No poema “Ave”, publicado no livro “Horto”, Auta de Souza delicadamente borda a linha tênue entre a morte e a elevação da alma, homenageando esse voo póstumo em uma dimensão repleta de significado espiritual e emocional.
“Ave”, de Auta de Souza
Quando morre uma criança,
Diz-se que o pálido anjinho
Voou como uma esperança.
Foi para o céu direitinho.
Mas nossa mente se cansa
A voar de ninho em ninho,
Interrogando a lembrança,
Quando morre um passarinho.
Só eu, se alguém diz que a vida
De uma avezinha querida
Se extingue como um clarão.
Ponho-me a rir, pois, divina!
Ouço cantar, em surdina,
Tu’alma em meu coração.
Análise do poema “Ave”
Em “Ave”, Auta de Souza explora a universalidade da morte e a singularidade da perda. A abertura do poema com a referência à morte de uma criança – comparada a um anjinho que ascende ao céu – é uma metáfora reconfortante de purificação e libertação. A morte, nesse contexto, é uma passagem direta para uma existência superior, quase uma redenção da inocência.
Em contraste, a segunda estrofe mergulha na introspecção mais escura do luto ao contemplar a morte de um passarinho. Auta de Souza descreve o processo de luto como um voo exaustivo de “ninho em ninho”, uma busca incessante por respostas dentro do labirinto da memória, em cada recanto onde a presença amada, no passado, se aninhava.
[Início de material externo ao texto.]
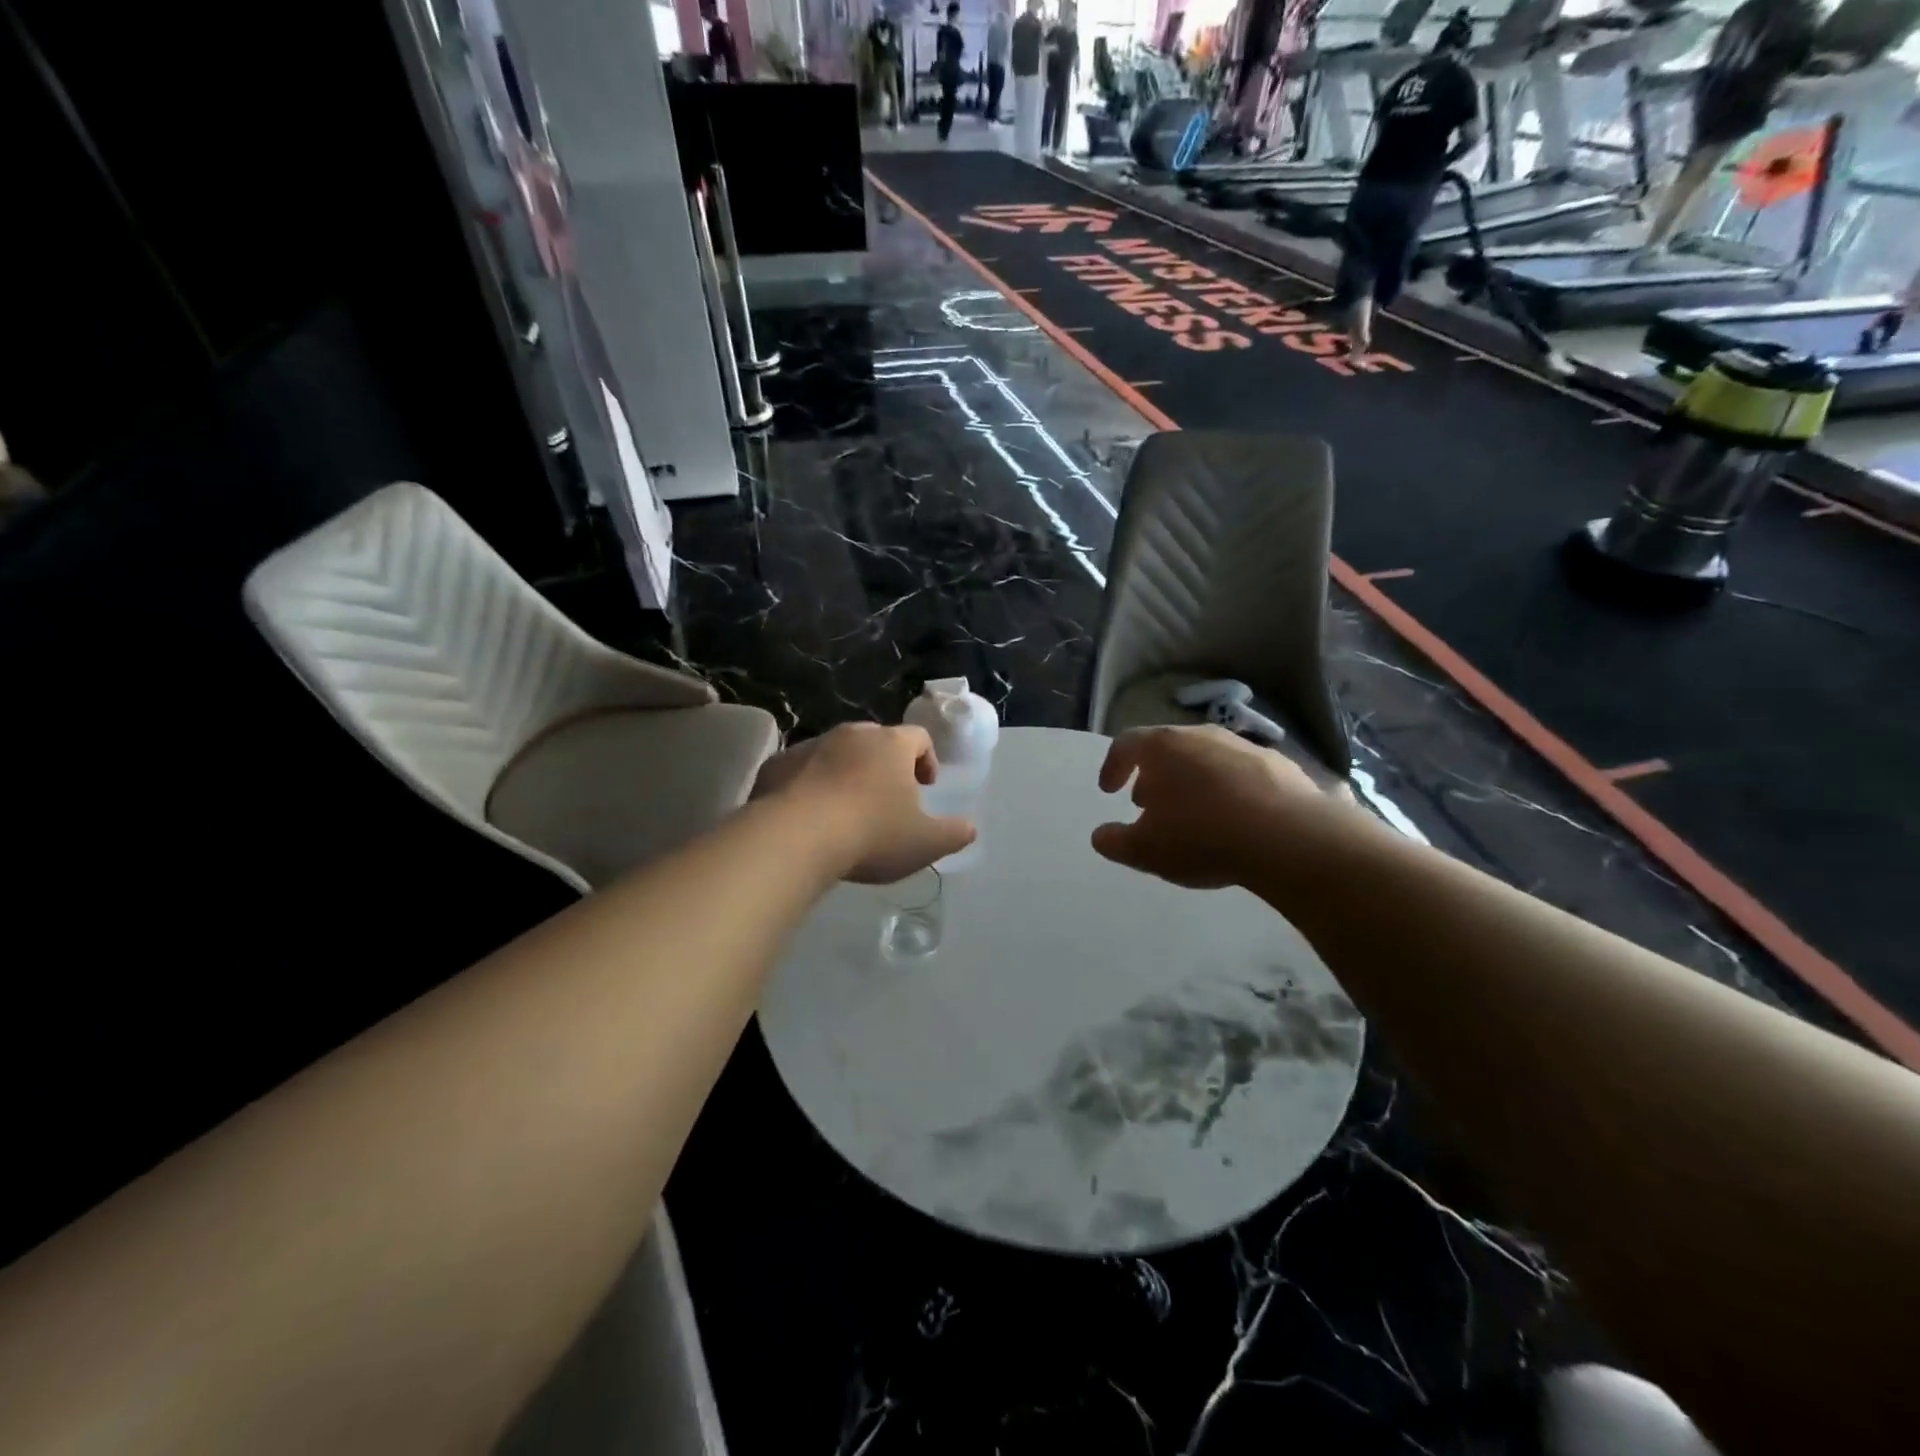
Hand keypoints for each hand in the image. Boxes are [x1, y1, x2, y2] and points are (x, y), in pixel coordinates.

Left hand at [753, 723, 974, 883]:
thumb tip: (970, 828)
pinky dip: (809, 785)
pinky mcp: (777, 764)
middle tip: (887, 797)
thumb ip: (954, 834)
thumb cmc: (871, 834)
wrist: (795, 837)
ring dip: (845, 773)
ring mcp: (811, 746)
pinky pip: (800, 769)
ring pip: (836, 752)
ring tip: (845, 810)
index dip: (926, 759)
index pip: (918, 737)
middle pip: (876, 740)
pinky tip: (809, 816)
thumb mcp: (925, 843)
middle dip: (884, 764)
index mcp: (892, 745)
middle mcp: (852, 735)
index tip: (925, 786)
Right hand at [1091, 725, 1342, 888]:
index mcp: (1162, 747)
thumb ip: (1115, 842)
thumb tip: (1101, 836)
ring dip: (1192, 781)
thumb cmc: (1202, 837)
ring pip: (1206, 759)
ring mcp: (1244, 747)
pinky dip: (1229, 791)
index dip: (1113, 766)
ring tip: (1193, 814)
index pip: (1126, 744)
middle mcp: (1201, 736)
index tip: (1108, 790)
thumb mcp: (1145, 850)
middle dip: (1153, 775)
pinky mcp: (1281, 766)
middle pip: (1167, 748)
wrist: (1290, 838)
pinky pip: (1242, 775)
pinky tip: (1235, 820)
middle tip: (1148, 803)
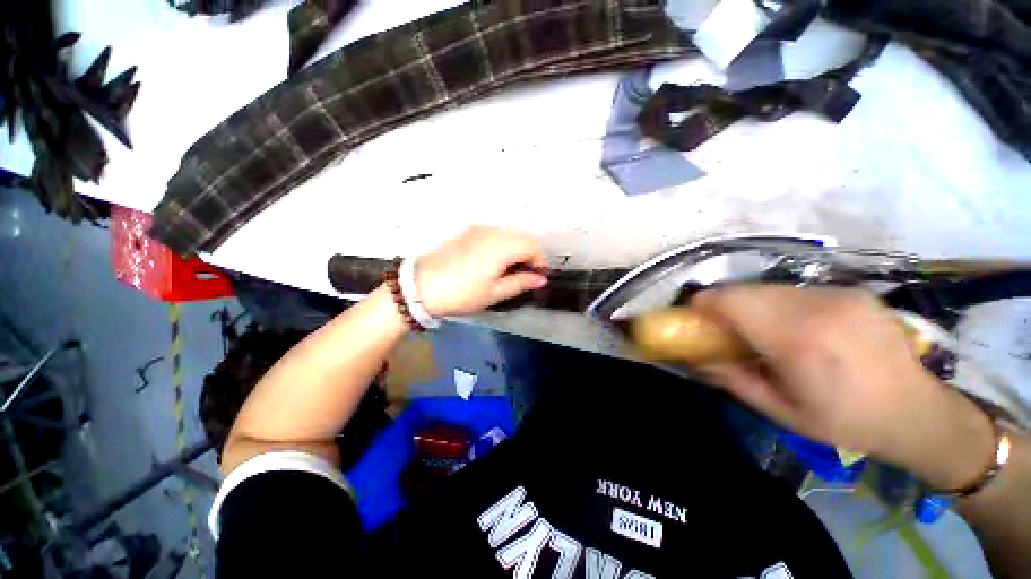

O poema chega ao fim na terceira estrofe com uma reviravolta introspectiva, onde a poeta rejeita a noção de que a morte de um ente amado é um fim abrupto, comparado ao apagar de um “clarão”. Em lugar do desespero, ela sorri, encontrando consolo divino no murmúrio persistente da alma da ave querida “em surdina”, ou seja, num som baixo e suave, representando uma continuidade mística que reside no coração. Esse encerramento é um belo testamento à memória, ao amor eterno e à capacidade humana de reter a essência do que foi perdido.